Compulsory Acqn of Shares
Hammerson PLC
24 October 2002
Not for release, distribution or publication, in whole or in part, in or into
the United States, Canada, Australia or Japan
For immediate release 24 October 2002
Hammerson plc ('Hammerson')
Recommended unconditional cash offer for Grantchester Holdings PLC (the 'Offer')
Level of acceptances and compulsory acquisition of shares
Hammerson announces that, as at 3.00 p.m. on 23 October 2002, valid acceptances
of the Offer had been received in respect of 34,773,198 Grantchester Shares,
representing approximately 45.28 per cent. of the issued ordinary share capital
of Grantchester. Since the announcement of the Offer, Hammerson has purchased
38,447,834 Grantchester Shares, representing approximately 50.06 per cent. of
the issued ordinary share capital of Grantchester. Accordingly, Hammerson owns
or has received acceptances in respect of a total of 73,221,032 Grantchester
Shares, representing approximately 95.34 per cent. of the ordinary issued share
capital of Grantchester.
Hammerson owns or has received acceptances in respect of more than 90 per cent.
of the Grantchester Shares to which the Offer relates and is implementing the
procedures under sections 428 to 430F of the Companies Act 1985, as amended, to
acquire compulsorily all of the outstanding Grantchester Shares which it has not
already acquired, contracted to acquire or in respect of which it has not
received valid acceptances.
Prior to the commencement of the offer period Hammerson owned no Grantchester
Shares. Persons deemed to be acting in concert with Hammerson owned 273,772
Grantchester Shares. Valid acceptances of the Offer have been received in
respect of 198,172 of these shares.
Save as referred to above, neither Hammerson nor any persons acting or deemed to
be acting in concert with Hammerson ('persons acting in concert') held
Grantchester Shares or rights in respect thereof prior to the offer period and
no Grantchester Shares or rights in respect thereof have been acquired or agreed
to be acquired or sold or agreed to be sold by or on behalf of Hammerson or
persons acting in concert with it during the offer period and no acceptances of
the Offer have been received from such persons.
The definitions used in the offer document dated 21 September 2002 have the same
meanings when used in this announcement, unless the context requires otherwise.
Enquiries:
Hammerson 020 7887 1000
John Richards
Simon Melliss
Dresdner Kleinwort Wasserstein 020 7623 8000
Rosalind Hedley-Miller
Nigel Binks
The availability of the Offer to holders of Grantchester Shares who are not
resident in the United Kingdom may be affected by the laws of the relevant
jurisdictions. Holders of Grantchester Shares who are not resident in the United
Kingdom should inform themselves about and observe any applicable requirements.

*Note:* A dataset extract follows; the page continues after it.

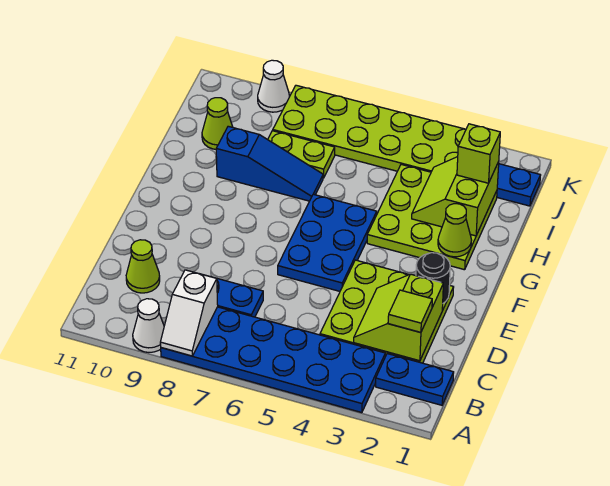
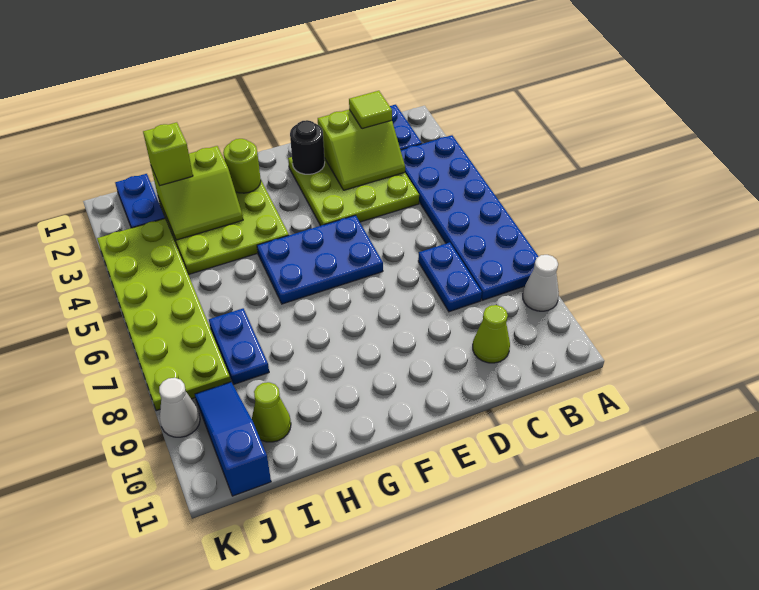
white 1x2 slope [160,270,218,356] -> none
lime 1x1 cone [438,204,472,257] -> lime 1x1 round brick [223,139,261,193]
blue 1x3 slope [216,126,323,201] -> blue 1x3 slope moved to [195,382,271,496]
lime 1x2 plate [268,131,335,178] -> blue 1x2 plate [209,308,269,384]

The Offer is not being made, directly or indirectly, in or into the United
States, Australia, Canada or Japan and the Offer is not capable of acceptance
from or within the United States, Australia, Canada or Japan. Accordingly,
neither copies of this announcement nor any other documents related to the Offer
are being, or may be, mailed or otherwise forwarded, distributed or sent in,
into or from the United States, Australia, Canada or Japan and persons receiving
such documents (including custodians, nominees and trustees) must not distribute
or send them in, into or from such jurisdictions.
This press announcement does not constitute an offer or invitation to purchase
any securities or a solicitation of an offer to buy any securities, pursuant to
the Offer or otherwise. The full terms and conditions of the Offer (including
details of how the Offer may be accepted) are set out in the offer document and
the Form of Acceptance accompanying the offer document.
Dresdner Kleinwort Wasserstein Limited, which is regulated in the United Kingdom
by the Financial Services Authority, is acting for Hammerson in connection with
the Offer and no-one else and will not be responsible to anyone other than
Hammerson for providing the protections afforded to clients of Dresdner
Kleinwort Wasserstein Limited or for providing advice in relation to the Offer.
The directors of Hammerson accept responsibility for the information contained
in this announcement and to the best of the knowledge and belief of the
directors of Hammerson (who have taken all reasonable care that such is the
case) such information is in accordance with the facts and does not omit
anything likely to affect the import of such information.